● **TEXT**
Here at seatree, we believe that community is vastly important. One of the ways this works is with time exchanges – we have some help in the pottery, always on a time exchange basis. Share and share alike. Gwen helps with glazing and in exchange with help her with DIY. Karen, pictured above, helps with all aspects of making and glazing and in exchange gets the same amount of time back to make her own pottery, which she shares out, keeps or uses to raise money for charities. Then there’s Emily and James who help with all aspects of making and business in exchange for the same time back to make and sell their own pottery. It’s a wonderful thing and we all get what we need from it. Maybe try some time exchanges in your life or business?

Every now and then, I make a batch of wee things – hearts, tiny ones like these to go into tiny glass jars, hearts with words on, small pieces of clay with just one word on to go in  a jar of beach treasures. I find it very therapeutic. I have a pottery friend, Pauline, who cries out in alarm when she sees them, how one earth do you have the patience? But, in reality, it is calming, not stressful. It allows me to focus and not to have to think too big, to just create with my hands and to let muscle memory do its thing. It pulls me back in from the bigger picture of design and lists and kiln schedules..

● **DATA SECTION**

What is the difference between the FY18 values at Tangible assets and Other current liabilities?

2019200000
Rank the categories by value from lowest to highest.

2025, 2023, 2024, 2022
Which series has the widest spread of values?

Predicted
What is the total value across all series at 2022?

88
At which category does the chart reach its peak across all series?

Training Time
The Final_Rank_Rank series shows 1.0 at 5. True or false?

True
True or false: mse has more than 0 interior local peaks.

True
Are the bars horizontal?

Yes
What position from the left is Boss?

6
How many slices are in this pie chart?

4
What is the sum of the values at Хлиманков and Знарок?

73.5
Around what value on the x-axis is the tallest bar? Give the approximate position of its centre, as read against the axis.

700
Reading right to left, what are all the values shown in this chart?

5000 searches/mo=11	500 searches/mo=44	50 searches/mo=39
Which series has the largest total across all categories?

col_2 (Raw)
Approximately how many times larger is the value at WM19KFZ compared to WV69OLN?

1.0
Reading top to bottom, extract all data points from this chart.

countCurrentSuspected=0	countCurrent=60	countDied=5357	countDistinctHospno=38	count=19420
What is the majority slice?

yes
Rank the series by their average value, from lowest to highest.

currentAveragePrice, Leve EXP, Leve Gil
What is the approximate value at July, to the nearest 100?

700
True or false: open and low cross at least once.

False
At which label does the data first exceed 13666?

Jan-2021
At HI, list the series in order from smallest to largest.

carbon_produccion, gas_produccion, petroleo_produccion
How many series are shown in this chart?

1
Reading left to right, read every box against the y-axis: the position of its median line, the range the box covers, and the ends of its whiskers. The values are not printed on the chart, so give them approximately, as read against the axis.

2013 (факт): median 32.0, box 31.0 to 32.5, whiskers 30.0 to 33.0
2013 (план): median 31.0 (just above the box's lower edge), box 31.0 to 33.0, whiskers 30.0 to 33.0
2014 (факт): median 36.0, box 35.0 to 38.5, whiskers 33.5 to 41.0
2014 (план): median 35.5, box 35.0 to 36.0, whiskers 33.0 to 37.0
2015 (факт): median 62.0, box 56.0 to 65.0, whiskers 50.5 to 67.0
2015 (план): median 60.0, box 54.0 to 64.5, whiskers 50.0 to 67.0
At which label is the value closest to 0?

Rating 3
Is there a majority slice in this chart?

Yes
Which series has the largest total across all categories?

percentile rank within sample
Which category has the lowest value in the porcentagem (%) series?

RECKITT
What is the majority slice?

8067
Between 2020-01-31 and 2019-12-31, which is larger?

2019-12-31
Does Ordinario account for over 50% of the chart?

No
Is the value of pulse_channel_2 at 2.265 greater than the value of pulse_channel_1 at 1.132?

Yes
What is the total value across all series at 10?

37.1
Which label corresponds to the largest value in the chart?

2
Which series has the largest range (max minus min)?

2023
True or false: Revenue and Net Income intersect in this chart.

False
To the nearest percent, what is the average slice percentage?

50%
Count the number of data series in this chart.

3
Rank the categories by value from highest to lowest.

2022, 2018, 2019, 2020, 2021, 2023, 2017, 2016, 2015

● **PROBLEM STATEMENT**
Pick up the pottery studio blog post where it stops and carry on in the same voice for a paragraph or two.

● **REPLY TO THE TASK**
What is your go-to calming exercise?

We are taking part in March Meet the Maker – worth a follow if you do social media. Today’s daily prompt was ‘numbers’.  Certainly, these are important in running a creative business – pricing, ordering, accounts, measuring clay, weighing glazes, deciding how much of any item to make. But we both agree that they are important only if they stay in the background. What is more important is that we make what we love. That we connect with others in what we do. That we build relationships with our community and with our customers. This picture is going to someone tomorrow, ordered as a gift, with a story about why it was just right for the recipient. They are the things that matter more than the numbers.